Data BPS untuk triwulan I-2025 pun menunjukkan realisasi pertumbuhan 4,87% (y-on-y) dengan kontraksi 0,98% (q-to-q).
Data BPS juga menyebutkan, IHP (Indeks Harga Produsen) sektor akomodasi, penyediaan makanan minuman mengalami tekanan harga tertinggi, pada triwulan I-2025 naik 0,56 persen terhadap triwulan IV-2024 (q-to-q) dan naik 2,84 persen terhadap triwulan I-2024 (y-on-y) yang dapat berdampak pada harga konsumen dan margin pelaku usaha di sektor tersebut pada tahun ini.

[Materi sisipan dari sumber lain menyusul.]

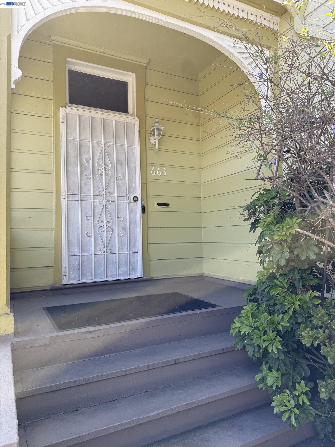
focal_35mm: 24
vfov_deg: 71.6
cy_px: 224
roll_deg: +0.9
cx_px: 168
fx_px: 310
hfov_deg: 56.8
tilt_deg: +3.3
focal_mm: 6.76
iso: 80
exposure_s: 1/715
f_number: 1.78
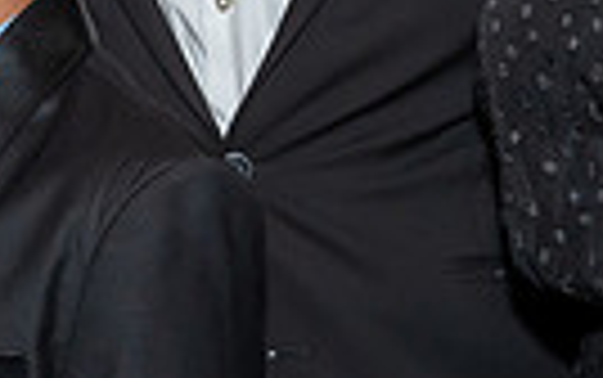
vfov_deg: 5.4
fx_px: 3964
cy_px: -98
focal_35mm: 241
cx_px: -5
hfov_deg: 8.6
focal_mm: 30
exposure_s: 1/250
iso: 500
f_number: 9
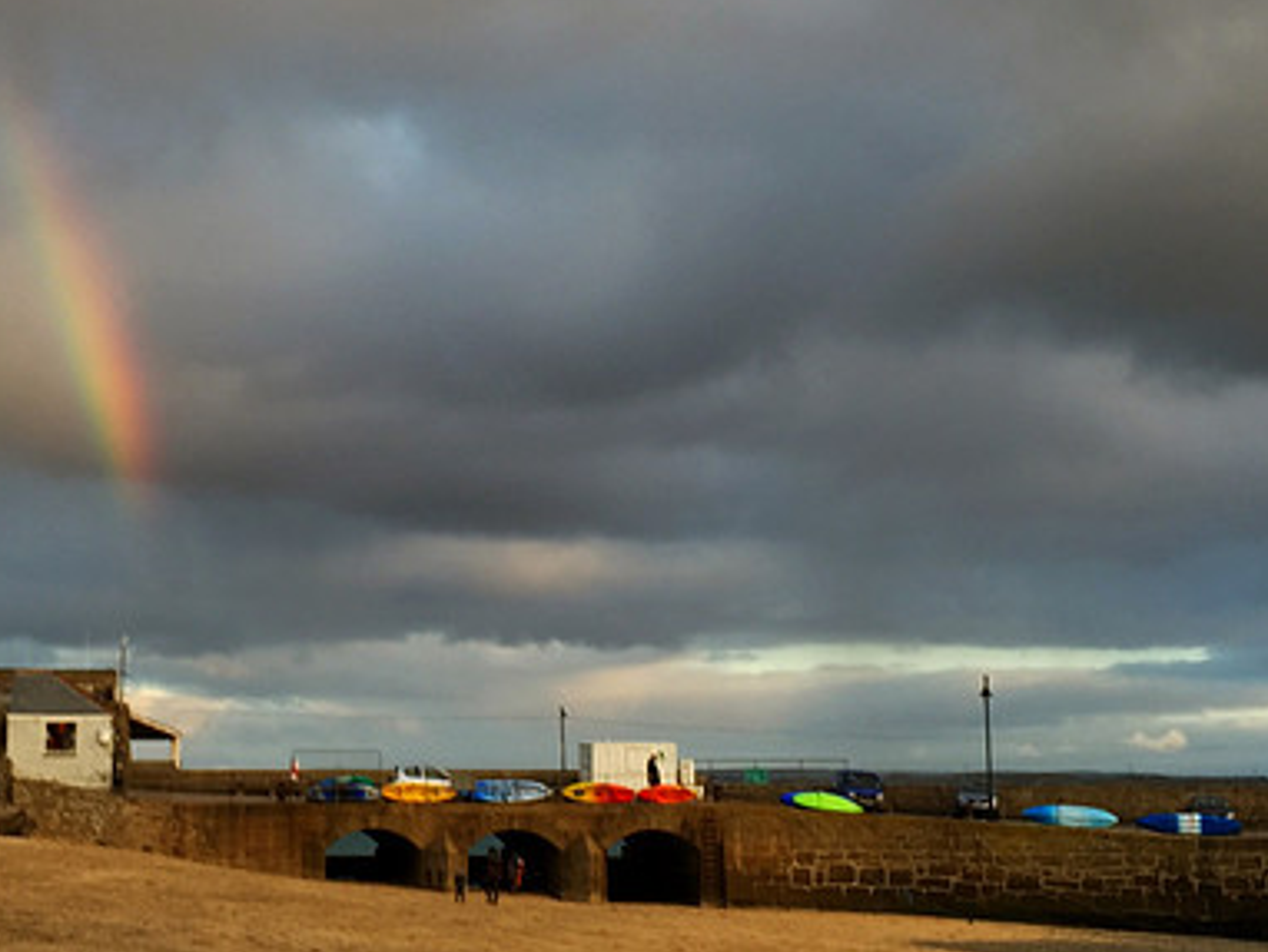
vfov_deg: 32.8
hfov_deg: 42.6
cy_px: 376
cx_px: 465
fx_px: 1613
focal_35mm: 44
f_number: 2.2
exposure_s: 1/258
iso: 32
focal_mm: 4.15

“Pelemahan permintaan domestik dapat berimplikasi pada sektor-sektor konsumsi seperti makanan dan minuman. Selain itu, industri juga menghadapi tekanan biaya dari sisi produksi,” kata Faisal.
Pihaknya mengakui, Ramadan dan Lebaran yang biasanya mengerek konsumsi masyarakat, tahun ini justru tidak tampak. Sebaliknya, IPR (Indeks Penjualan Riil) kelompok Makanan, Minuman, dan Tembakau justru hanya tumbuh 1,3% pada kuartal I 2025, jauh di bawah pertumbuhan tahun lalu yang menyentuh 7,5%.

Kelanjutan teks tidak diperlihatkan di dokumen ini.